Aki no nanakusa (秋の七草) : les 7 plantes de l’automne 

Quelle que soit la saison, la nature japonaise est toujours un sujet d’émerveillement. Dans l’imaginaire collectif, l’automne est avant tout la saison des momiji et des koyō (紅葉), avec ses paysages aux couleurs flamboyantes. Mais c’est aussi la saison où il est possible d’apprécier les aki no nanakusa (秋の七草), ou les 7 plantes d’automne.  

Peu connues des étrangers car il n’y a aucune célébration particulière autour de ces plantes, les aki no nanakusa ((秋の七草) n’en restent pas moins un plaisir pour les yeux. Pour preuve, ces plantes sont citées dès le VIIIème siècle dans la première anthologie de poésie japonaise, le Man’yōshū (万葉集, littéralement “recueil de dix mille feuilles”)

Si ces plantes ne sont pas comestibles comme les haru no nanakusa (leur pendant printanier), on leur attribue des fonctions médicinales. En plus de cela, elles possèdent chacune des particularités esthétiques ou pratiques qui en font, encore aujourd’hui, des plantes utilisées par les Japonais.

Ominaeshi (女郎花)

Dans le langage des fleurs japonais, elle est symbole de “promesse tenue”. On utilise encore aujourd’hui cette plante dans les compositions florales.

 

 

Susuki (すすき)

Nous avons mentionné ce roseau dans notre article sur Tsukimi (la contemplation de la lune). Le susuki est également utilisé pour confectionner le chaume des toits des minka japonaises ; c’est aussi un combustible et un aliment pour le bétail.

 

Kikyō (桔梗)

Certainement la plus belle fleur de cette sélection ! Sa beauté continue d’inspirer les Japonais dans l’art de la décorations des kimonos, yukata, tasses à thé, soucoupes, et autres noren. Ses racines sont utilisées en médecine japonaise et en médecine chinoise.

 

Nadeshiko (撫子)

L’autre beauté des aki no nanakusa. Tout comme le kikyō, elle est source d’inspiration pour la poésie, les chansons, le design. Fun fact : l’équipe du Japon féminine de football est appelée Nadeshiko Japan Nadeshiko Japan (なでしこジャパン) !

 

Fujibakama (藤袴)

La plante n’a pas de parfum particulier lorsqu’elle est sur pied, mais dès qu’on commence à la faire sécher, la tige et les feuilles dégagent le même parfum que la feuille de cerisier. On l’utilise essentiellement pour créer des huiles essentielles.

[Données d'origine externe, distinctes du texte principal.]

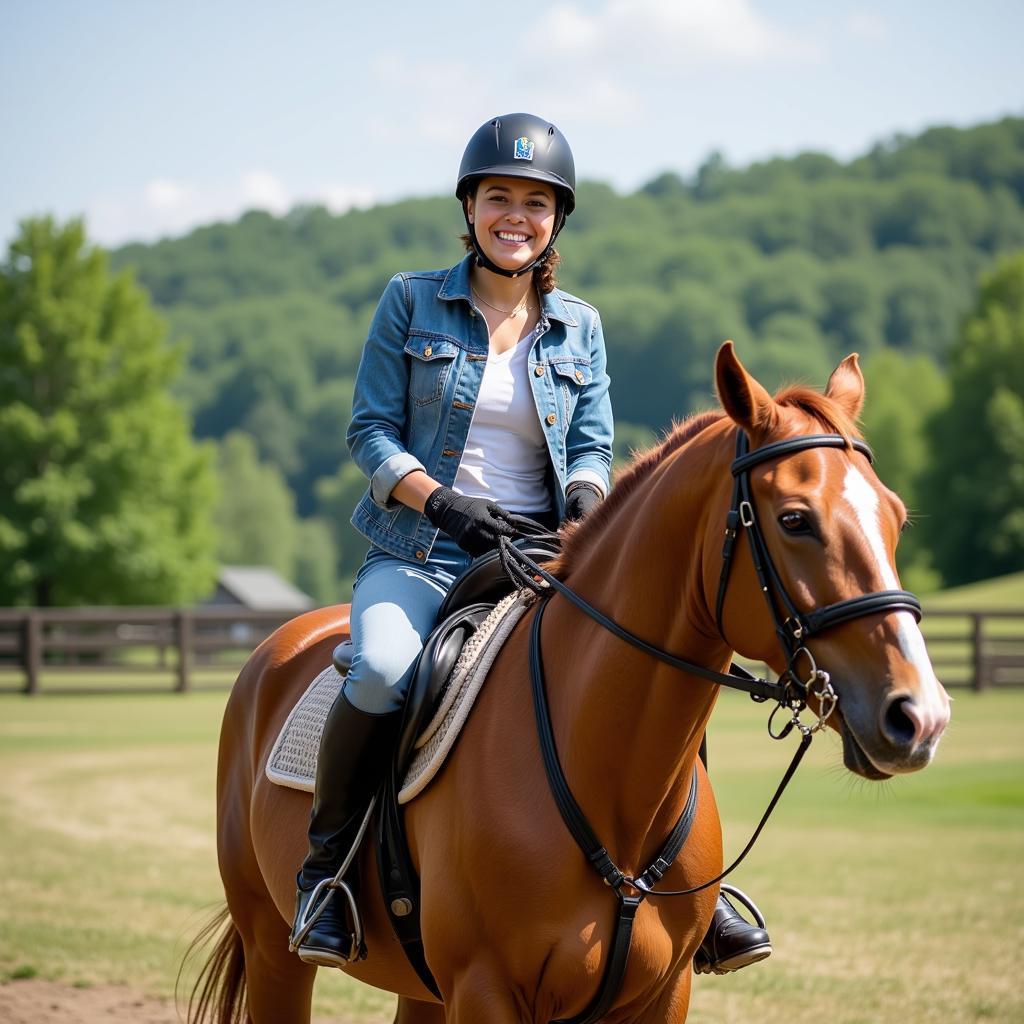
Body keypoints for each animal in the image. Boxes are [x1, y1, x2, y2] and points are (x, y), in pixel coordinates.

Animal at [192, 346, 950, 1024]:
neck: (612, 788)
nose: (919, 716)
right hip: (274, 950)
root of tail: (278, 647)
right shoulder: (487, 993)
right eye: (795, 519)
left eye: (895, 514)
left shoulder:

En langage des fleurs japonais, elle est signe d’indécision, d’hésitation, de retard, mais également de souvenir heureux.

Kuzu (葛)

Liane vivace que l’on utilisait pour confectionner des paniers et du tissu pour les vêtements. Aujourd’hui, les fibres servent d’habillage sur les parois coulissantes. Sa racine, séchée, est utilisée pour lutter contre l’état fébrile, le rhume et les problèmes liés à l’estomac et aux intestins. Enfin, l’amidon de kuzu est utilisé dans la cuisine japonaise comme épaississant et on peut manger les fleurs en tempura.

Hagi (木萩)

En langage des fleurs du Japon, elle est le symbole d’un “esprit souple”… à l’image du port de la plante. Cette plante n’a plus vraiment d’utilité aujourd’hui, hormis dans les compositions florales. C’est le compagnon du suzuki dans la décoration lors du tsukimi.